There are several theories. For one, the novelty has worn off. Gamers have already made their first pledge — for further pledges, they’ll need a better reason than just trying something new. Secondly, after some early successes, there are now many more game projects, drawing potential backers’ money in more directions. In 2010, there were 11,130 launched projects in all categories, 3,910 of which were funded. In 2014, there were 22,000 funded projects (6 times as many!), where about 34% are games — meaning in 2014, there were more gaming Kickstarters than there were total funded projects in 2010.

Third, and perhaps most importantly, projects often deliver low-quality projects or otherwise outright fail — and backers know that now. For instance, Planetary Annihilation raised $2.2 million in 2012, but upon its release this fall, received a Metacritic score in the low 60s. It's entirely possible that savvy people are withholding money from projects that would have previously been funded and failed.

And finally, competitors like Steam and Indiegogo are offering alternate platforms for crowdfunding. Some industrious developers are even hosting their own crowdfunding, such as RSI with Star Citizen, which broke the mold and raised a few million dollars on Kickstarter, only to build a website which would receive over $55 million in pledges (thus avoiding paying Kickstarter’s 10% cut).

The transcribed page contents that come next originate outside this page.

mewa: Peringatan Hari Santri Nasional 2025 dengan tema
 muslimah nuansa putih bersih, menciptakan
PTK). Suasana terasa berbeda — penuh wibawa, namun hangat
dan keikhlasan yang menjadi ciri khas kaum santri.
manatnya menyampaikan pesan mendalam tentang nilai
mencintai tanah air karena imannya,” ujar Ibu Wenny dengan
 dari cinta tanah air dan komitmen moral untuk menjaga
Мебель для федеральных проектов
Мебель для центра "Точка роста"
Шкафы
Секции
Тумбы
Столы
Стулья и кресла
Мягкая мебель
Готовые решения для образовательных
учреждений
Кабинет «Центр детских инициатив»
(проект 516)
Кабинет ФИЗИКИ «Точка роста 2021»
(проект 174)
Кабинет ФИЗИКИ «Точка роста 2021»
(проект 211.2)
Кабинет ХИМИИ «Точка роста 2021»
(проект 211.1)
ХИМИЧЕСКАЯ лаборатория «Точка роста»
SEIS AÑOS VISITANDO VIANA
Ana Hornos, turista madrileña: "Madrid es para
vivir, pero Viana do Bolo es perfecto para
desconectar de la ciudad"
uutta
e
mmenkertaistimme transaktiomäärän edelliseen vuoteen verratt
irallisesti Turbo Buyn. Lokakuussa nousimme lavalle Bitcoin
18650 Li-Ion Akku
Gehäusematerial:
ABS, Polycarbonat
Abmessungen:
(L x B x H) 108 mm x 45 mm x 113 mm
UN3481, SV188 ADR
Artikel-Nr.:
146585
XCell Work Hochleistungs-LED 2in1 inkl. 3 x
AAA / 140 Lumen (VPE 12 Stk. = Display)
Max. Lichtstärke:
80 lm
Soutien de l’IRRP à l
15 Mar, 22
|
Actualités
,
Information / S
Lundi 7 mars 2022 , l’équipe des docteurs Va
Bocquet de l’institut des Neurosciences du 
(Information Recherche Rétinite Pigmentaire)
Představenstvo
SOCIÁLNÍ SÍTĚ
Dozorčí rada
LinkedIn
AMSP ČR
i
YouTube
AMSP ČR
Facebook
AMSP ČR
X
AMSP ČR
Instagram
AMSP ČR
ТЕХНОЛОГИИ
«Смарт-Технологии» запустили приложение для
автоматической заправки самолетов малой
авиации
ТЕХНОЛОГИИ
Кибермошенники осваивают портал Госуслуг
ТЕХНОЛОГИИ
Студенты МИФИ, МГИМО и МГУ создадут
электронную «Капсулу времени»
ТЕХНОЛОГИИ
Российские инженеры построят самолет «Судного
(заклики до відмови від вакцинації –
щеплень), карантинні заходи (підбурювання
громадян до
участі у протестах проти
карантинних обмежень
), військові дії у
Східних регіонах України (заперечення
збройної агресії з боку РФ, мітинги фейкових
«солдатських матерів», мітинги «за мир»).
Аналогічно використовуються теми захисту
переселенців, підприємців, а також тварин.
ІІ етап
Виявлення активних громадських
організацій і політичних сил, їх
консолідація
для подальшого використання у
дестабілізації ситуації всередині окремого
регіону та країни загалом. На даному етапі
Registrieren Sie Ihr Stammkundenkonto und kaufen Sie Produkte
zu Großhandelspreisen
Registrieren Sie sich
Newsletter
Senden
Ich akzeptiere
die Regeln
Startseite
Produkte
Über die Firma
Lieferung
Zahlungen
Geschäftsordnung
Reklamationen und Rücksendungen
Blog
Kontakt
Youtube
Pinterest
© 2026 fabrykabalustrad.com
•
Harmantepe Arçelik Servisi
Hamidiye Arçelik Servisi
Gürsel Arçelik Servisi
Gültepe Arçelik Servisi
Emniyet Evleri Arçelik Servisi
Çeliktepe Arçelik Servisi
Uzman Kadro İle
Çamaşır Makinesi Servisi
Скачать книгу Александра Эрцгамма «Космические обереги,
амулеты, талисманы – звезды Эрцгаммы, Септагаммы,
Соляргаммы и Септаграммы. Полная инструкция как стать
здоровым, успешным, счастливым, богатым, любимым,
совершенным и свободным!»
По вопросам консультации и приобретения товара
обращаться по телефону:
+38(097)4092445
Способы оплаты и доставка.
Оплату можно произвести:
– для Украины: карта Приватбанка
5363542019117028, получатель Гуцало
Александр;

And yet all of this still amounts to a pittance of dollars in video game terms.

Since its inception, Kickstarter has raised $250 million for game development (for context, that’s roughly 20% of all the pledges on the site). To compare, Activision Blizzard launched its record-breaking Destiny announcing that its investment will approach $500 million over the coming years. Once more, for comparison, we’re talking about roughly 4,500 games equaling, in pure financial terms, half of a single game.

But while dollars to games is radically different, this is the reason Kickstarter remains so important. Kickstarter, as a platform, allows for alternative business models, which actually means alternative games. Whereas AAA games like Destiny are trapped in an arms race of polygon and pixel counts, increased through dollar spending on graphic artists, engineers and — most of all — marketing campaigns, smaller titles are forced to battle on a shoestring budget in the arena of gameplay innovation and community management.

In order to take the pulse of the platform, I spoke with a few creators of three separate Kickstarter campaigns this year, each of which used the platform to a different degree and for a different reason.

Tanya Short is a game developer whose four-person indie studio Kitfox Games recently succeeded in raising 178,986$ for their upcoming Moon Hunters. Tanya works with me at Concordia University’s Technoculture, Art and Games Lab in Montreal, Canada, and she had several interesting tidbits of information and anecdotes to share with me.

Firstly, despite Kickstarter allowing for a different set of games development, there remain a multitude of possible games that cannot be funded because they cannot attract investment. Short explains that Moon Hunters has beautiful pixel art and a compelling twist which involves creating your own mythology in-game. It has gameplay footage and descriptors that make it clear what kind of gameplay players can expect (in this case, it‘s an action RPG). This kind of title promises something that people can get excited about and want to drop dollars on. If Kitfox had wanted to make a comedic game in a new genre paradigm, though, the same feat of raising hundreds of thousands of dollars would never had happened. This is in large part due to player-investor expectations. The average player doesn’t know how much it costs to develop a game, what kind of promises make sense or what kinds of hypothetical gameplay will work.

Short and her team asked for 45,000$, but that’s far less than they’ll have to put toward the game. To start, 4,500$ will go to Kickstarter. Another 5,000$ will go to backer rewards in the form of swag. Of course, a large sum will go to taxes. And, after all that, it still took several thousand dollars in salaried labour to produce the Kickstarter campaign, which Short argues is about as much work as a game launch. All in all, this funding might give them an extra month of work on the game.